Terapkan Hasil Bacaan:
**A)** Jawablah pertanyaan berikut berdasarkan tulisan tentang pemekaran Sofifi.
(i) Apa judul tulisan Bapak Jainul Yusuf yang dibaca penulis?
(ii) Di universitas mana penulis menjadi dosen?
(iii) Menurut penulis, apa yang dibutuhkan untuk soal pemekaran Sofifi?
**B)** Sunting tulisan tentang pemekaran Sofifi dengan menyalin kembali bagian dari "Oleh: Rahmat Abd" hingga "jadikan dari Sofifi.", lalu ganti "obor kecil" dengan "pelita kecil".

Kutipan Teks:
-*-
Oleh: Rahmat Abd Fatah
Dosen Sosiologi Politik dan Pembangunan, Universitas Muhammadiyah Maluku Utara
_______________________________
KETIKA saya membaca tulisan Bapak Jainul Yusuf di laman facebook-nya, berjudul “Pentingkah Pemekaran Kota Sofifi”, saya merasa seolah Bapak Jainul menyalakan satu obor kecil di tengah kabut. Pertanyaannya sederhana, tapi punya daya ledak; Apakah Sofifi perlu dimekarkan? Namun bagi saya, soal pokoknya bukan hanya itu. Yang juga sangat penting adalah Apa sebenarnya yang ingin “Torang” jadikan dari Sofifi.
Karena sejatinya, Sofifi bukan cuma soal status administratif. Tetapi tentang bagaimana “torang” membayangkan masa depan Maluku Utara. Soal pemekaran Sofifi, dia hanya butuh kemauan dan ketegasan pusat “kok”. Jika di antara elit lokal masih tarik-menarik. “Torang” percayalah Ibu Gub dan Pak Kiyai Wagub bisa “mainkan” itu.
-*-
Informasi Sumber:
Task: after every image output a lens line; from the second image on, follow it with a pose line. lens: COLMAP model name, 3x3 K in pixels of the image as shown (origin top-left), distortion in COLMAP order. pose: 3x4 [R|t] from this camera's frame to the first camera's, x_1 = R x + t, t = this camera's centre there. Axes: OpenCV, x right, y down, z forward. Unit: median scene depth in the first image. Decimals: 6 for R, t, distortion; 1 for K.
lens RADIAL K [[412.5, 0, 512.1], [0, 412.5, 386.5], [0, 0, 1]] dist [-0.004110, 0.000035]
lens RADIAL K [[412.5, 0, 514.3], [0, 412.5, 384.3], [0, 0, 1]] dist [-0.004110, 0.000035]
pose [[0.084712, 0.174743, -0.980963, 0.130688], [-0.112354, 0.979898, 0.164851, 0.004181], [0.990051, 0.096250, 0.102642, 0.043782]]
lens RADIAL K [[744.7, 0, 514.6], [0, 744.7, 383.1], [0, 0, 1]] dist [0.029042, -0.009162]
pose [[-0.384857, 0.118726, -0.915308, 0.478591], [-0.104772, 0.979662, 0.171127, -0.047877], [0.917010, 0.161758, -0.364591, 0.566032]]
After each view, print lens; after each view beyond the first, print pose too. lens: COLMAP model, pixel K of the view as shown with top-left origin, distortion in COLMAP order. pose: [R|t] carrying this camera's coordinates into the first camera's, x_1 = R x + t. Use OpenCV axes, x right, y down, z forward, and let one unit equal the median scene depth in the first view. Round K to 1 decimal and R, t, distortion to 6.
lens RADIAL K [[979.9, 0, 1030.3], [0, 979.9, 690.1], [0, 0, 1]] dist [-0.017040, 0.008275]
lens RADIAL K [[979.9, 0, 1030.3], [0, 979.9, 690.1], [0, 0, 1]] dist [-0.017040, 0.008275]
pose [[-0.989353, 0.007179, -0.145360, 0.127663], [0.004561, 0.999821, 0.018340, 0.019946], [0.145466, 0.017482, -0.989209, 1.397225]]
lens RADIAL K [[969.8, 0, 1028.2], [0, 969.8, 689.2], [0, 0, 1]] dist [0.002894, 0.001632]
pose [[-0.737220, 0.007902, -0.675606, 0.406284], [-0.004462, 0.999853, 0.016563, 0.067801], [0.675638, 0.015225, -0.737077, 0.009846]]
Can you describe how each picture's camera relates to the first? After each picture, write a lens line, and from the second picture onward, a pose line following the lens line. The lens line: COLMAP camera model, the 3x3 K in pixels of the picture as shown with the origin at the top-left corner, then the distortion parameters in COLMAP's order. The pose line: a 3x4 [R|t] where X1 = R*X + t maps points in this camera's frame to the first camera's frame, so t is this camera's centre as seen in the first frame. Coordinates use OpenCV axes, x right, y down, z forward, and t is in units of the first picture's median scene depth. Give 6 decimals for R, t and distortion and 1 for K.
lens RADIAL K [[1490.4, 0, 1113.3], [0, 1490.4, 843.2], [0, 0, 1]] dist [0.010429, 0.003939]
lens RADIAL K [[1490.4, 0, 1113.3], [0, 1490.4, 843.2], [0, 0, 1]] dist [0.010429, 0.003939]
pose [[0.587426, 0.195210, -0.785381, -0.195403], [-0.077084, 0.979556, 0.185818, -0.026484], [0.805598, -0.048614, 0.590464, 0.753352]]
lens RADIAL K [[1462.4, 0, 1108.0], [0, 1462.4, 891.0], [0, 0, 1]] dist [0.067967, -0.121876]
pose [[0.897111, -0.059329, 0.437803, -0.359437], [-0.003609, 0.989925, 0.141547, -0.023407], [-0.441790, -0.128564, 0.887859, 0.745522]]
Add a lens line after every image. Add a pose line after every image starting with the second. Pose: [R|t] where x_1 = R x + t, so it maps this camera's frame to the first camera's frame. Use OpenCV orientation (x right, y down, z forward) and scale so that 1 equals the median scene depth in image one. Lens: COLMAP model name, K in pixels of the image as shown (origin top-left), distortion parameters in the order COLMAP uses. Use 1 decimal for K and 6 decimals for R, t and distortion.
-*-
Kunci Jawaban:
**A)**
(i) "Pentingkah Pemekaran Kota Sofifi"
(ii) Universitas Muhammadiyah Maluku Utara
(iii) Kemauan dan ketegasan pusat

**B)**
Oleh: Rahmat Abd Fatah
Dosen Sosiologi Politik dan Pembangunan, Universitas Muhammadiyah Maluku Utara
_______________________________
KETIKA saya membaca tulisan Bapak Jainul Yusuf di laman facebook-nya, berjudul “Pentingkah Pemekaran Kota Sofifi”, saya merasa seolah Bapak Jainul menyalakan satu pelita kecil di tengah kabut. Pertanyaannya sederhana, tapi punya daya ledak; Apakah Sofifi perlu dimekarkan? Namun bagi saya, soal pokoknya bukan hanya itu. Yang juga sangat penting adalah Apa sebenarnya yang ingin “Torang” jadikan dari Sofifi.